6. Windshield Wipers
You can also try progressing by showing those obliques some extra attention with windshield wipers.
Steps:
- Start by hanging from the pull-up, and then perform one rep of the toes to bar exercise described before.
- Inhale and slowly lower your feet down toward one side, keeping your torso as still as possible
- Hold this position for a second, then exhale and raise your feet back up to the center position.
- Inhale while lowering your feet down toward the other side, keeping your torso as still as possible.
7. Toes To Bar
The toes to bar is a compound exercise that activates muscle groups across your body. And which also targets your entire core.
Steps:
- Hang from a bar or rings with your legs straight.
- Keep your chest up and brace your abs and glutes.
- Then raise your feet towards your hands.
- Maintain tension on your abs as you lower your feet back to the start position.
- Keep each rep smooth and controlled without too much jerking up and down.

8. Around The World
It is the same as a leg raise, yet it incorporates a wide range of motion to work every angle of your abdominal muscles for a well-defined six-pack.
Steps:
- Hang from the pull-up bar with your hands spaced apart by the same width as your shoulders.
- Raise your legs so your feet are a little higher than the height of the pull-up bar while bracing your core.

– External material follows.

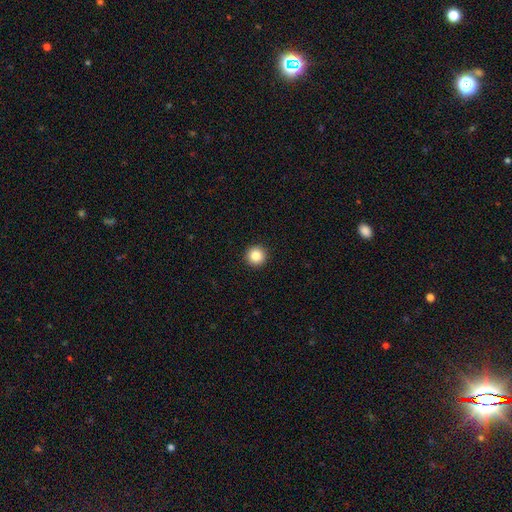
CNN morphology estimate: Overall: smooth (86%). How rounded: round (96%). Merging: none (94%).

- Rotate your legs in a circle in one direction while maintaining control.
- Pause, then rotate them in the opposite direction.
9. Hanging Knee To Elbow
It is an easier variation of the toe to bar ab exercise.
Steps:
- Hang on a pull-up bar with your hands wider than shoulder-width apart, and your legs are straight and together downward.
- Firmly hold the bar, keep your ab muscles tense and lift your legs all the way up so that your knees touch your elbows or come close to your elbows.

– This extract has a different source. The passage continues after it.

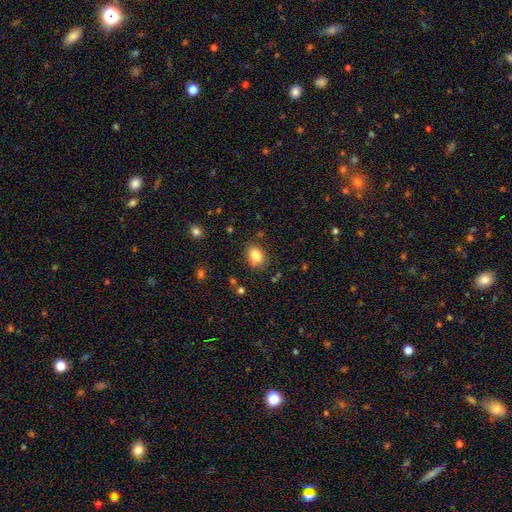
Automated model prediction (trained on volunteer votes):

- Make sure your lats are engaged as you lift your knees toward your elbows.
- Slowly lower your legs back to the beginning position. Then do the repetitions.
10. Plank
Holding a plank position can fire up all these muscle groups simultaneously.
Steps:
- Install the Pull-up & Dip bar in a low dip position so the bar is located about 10cm above the ground.
- Place your feet on the bar, only letting your toes touch it.
- Your elbows should be beneath your shoulders and support the upper body.
- Your forearms should be parallel or run-up to each other while your hands touch each other.
- Engage all the muscles in your body to increase tension by aligning your upper body, hips, abdomen, and lower body and remaining in this position for as long as possible.